Determined to see the world on a limited budget, my quest to return to this land led me to The House of Wickersham, a stately Victorian two-story home and museum in Juneau, perched on the top of a hill called Chicken Ridge. There, in a large comfortable apartment overlooking the harbor, each night I sat motionlessly, peering out the oversized windows and into the narrow darkened channel. With a warm cup of cinnamon tea in my hands, I watched the cruise ships as they sought safety in the harbor until the breaking dawn would allow them to proceed on their journey.

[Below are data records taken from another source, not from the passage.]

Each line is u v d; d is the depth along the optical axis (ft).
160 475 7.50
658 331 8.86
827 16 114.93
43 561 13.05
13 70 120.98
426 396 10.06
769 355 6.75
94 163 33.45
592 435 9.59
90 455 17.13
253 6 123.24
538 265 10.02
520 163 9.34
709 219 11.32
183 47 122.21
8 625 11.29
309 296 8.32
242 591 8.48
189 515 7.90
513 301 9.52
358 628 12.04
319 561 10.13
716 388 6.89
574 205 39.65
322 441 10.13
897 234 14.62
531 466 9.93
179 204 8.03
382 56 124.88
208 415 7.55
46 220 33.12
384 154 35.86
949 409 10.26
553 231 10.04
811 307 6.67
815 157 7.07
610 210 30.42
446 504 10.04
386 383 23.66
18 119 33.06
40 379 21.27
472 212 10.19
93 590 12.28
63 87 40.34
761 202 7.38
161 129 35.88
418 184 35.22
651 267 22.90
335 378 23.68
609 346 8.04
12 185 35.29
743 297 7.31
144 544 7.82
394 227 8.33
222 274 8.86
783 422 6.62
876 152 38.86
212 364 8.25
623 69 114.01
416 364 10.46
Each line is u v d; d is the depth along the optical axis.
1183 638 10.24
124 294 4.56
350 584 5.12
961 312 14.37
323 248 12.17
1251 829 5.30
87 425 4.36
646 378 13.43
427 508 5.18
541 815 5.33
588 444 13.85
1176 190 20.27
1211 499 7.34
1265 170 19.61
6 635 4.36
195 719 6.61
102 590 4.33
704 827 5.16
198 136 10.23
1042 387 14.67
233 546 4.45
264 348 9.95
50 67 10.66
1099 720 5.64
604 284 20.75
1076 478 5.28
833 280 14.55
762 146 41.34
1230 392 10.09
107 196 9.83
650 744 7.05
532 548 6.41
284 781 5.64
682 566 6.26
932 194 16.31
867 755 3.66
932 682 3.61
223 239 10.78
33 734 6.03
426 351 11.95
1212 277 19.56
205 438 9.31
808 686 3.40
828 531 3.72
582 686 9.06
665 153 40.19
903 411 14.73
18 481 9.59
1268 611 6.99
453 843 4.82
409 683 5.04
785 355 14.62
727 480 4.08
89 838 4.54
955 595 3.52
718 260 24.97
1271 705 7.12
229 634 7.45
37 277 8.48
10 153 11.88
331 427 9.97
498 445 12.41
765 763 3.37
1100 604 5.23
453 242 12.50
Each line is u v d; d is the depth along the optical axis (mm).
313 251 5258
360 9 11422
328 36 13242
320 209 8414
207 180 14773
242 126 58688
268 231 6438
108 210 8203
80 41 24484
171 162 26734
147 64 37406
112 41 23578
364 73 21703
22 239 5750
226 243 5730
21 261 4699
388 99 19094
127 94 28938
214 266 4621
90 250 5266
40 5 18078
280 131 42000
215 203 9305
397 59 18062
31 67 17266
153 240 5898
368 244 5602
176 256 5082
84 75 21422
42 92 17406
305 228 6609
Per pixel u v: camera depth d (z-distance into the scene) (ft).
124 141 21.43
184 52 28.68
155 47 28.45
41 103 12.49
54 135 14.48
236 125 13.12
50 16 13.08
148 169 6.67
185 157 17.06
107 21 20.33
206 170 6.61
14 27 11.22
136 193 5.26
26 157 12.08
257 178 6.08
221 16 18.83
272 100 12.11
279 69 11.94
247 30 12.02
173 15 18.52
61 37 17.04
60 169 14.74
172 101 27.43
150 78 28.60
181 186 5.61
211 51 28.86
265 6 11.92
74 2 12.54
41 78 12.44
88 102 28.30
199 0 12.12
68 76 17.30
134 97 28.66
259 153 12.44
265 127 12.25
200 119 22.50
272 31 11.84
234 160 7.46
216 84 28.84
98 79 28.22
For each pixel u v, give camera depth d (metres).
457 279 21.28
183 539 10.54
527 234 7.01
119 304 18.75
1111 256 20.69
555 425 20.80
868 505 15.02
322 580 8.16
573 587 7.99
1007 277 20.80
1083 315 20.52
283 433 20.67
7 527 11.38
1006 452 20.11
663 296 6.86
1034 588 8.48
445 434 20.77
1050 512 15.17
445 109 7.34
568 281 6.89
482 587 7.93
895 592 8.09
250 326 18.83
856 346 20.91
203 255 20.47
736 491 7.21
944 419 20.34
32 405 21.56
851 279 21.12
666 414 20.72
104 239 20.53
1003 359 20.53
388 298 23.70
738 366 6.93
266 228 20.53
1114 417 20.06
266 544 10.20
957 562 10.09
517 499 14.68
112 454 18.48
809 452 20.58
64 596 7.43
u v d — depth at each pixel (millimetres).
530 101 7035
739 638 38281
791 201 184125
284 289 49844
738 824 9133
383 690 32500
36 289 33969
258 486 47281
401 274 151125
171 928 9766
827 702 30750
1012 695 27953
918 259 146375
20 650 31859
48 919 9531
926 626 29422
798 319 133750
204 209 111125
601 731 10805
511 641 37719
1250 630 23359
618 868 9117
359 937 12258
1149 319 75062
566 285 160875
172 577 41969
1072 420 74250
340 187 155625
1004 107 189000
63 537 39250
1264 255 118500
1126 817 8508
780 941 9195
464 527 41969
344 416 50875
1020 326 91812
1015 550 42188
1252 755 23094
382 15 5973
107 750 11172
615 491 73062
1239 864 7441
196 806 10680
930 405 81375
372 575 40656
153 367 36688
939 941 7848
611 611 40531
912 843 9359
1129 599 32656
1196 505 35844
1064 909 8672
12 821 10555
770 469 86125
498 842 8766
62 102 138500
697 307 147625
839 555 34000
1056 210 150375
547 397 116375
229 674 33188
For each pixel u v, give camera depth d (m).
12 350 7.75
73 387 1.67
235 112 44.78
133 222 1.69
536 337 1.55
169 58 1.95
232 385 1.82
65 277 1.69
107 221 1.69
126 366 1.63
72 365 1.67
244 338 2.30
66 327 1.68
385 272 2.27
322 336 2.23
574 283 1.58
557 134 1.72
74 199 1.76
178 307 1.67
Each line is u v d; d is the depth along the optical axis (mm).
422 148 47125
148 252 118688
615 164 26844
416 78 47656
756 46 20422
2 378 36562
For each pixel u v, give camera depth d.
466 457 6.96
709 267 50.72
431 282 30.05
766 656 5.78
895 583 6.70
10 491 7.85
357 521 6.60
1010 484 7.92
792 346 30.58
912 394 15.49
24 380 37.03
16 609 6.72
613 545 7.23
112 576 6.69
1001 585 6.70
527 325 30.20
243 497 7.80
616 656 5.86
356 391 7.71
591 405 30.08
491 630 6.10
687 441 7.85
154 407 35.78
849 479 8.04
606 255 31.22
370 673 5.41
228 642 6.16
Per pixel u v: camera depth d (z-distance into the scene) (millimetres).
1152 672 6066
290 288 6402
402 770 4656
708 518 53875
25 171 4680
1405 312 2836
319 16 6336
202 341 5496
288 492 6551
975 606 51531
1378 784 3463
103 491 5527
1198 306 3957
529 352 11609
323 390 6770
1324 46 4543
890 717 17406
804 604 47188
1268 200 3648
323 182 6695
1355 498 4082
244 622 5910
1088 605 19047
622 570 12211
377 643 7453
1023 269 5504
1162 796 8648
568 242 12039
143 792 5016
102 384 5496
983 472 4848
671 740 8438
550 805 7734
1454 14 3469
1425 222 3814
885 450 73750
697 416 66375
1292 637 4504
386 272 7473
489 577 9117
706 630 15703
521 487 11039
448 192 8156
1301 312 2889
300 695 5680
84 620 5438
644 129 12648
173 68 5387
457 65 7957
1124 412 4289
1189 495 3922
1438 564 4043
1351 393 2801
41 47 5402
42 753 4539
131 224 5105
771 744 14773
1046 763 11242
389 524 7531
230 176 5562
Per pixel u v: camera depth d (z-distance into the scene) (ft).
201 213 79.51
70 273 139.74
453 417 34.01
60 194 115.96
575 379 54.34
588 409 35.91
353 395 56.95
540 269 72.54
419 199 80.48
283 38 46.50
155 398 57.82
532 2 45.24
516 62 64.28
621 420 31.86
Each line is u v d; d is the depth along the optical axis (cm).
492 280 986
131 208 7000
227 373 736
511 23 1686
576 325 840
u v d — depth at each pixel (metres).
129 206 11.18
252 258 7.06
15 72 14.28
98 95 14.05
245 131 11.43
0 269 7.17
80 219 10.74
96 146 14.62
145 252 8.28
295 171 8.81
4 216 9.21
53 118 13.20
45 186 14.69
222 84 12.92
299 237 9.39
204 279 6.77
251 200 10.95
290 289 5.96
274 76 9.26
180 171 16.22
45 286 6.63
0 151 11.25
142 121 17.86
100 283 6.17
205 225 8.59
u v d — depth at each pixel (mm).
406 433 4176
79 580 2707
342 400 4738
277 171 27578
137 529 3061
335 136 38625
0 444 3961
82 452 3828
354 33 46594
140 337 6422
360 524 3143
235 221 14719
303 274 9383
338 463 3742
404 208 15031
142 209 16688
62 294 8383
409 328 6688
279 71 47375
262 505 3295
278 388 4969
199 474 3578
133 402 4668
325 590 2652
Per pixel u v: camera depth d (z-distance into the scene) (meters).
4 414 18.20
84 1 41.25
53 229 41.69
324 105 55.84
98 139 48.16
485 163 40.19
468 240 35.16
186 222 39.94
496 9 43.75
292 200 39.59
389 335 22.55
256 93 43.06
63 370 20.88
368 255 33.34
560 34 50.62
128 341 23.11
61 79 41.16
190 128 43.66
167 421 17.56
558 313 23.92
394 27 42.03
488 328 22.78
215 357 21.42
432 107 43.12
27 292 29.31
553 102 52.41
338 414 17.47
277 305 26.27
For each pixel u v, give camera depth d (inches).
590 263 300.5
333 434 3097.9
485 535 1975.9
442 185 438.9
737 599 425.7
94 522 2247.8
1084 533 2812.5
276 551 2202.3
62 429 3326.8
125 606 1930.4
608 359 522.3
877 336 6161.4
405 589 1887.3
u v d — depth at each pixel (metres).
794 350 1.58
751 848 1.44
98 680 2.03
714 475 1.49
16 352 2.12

Below me, the twinkling lights of the ships revealed a dark, tumultuous, watery world. It awakened in me a much needed solitude where I discovered a reprieve from the difficulties that I had faced in my lifetime. As one mesmerized, I bathed in the night’s beauty like a child being cleansed in a warm, sudsy bath on a bitter cold night. Thoughts of lost love, damaged children whom I had taught, the death of my own children’s father, and the fears that all parents carry within them for their sons’ and daughters’ futures drifted away over the channel, which the magnificent bald eagle, Alaska’s largest resident bird of prey, calls his home.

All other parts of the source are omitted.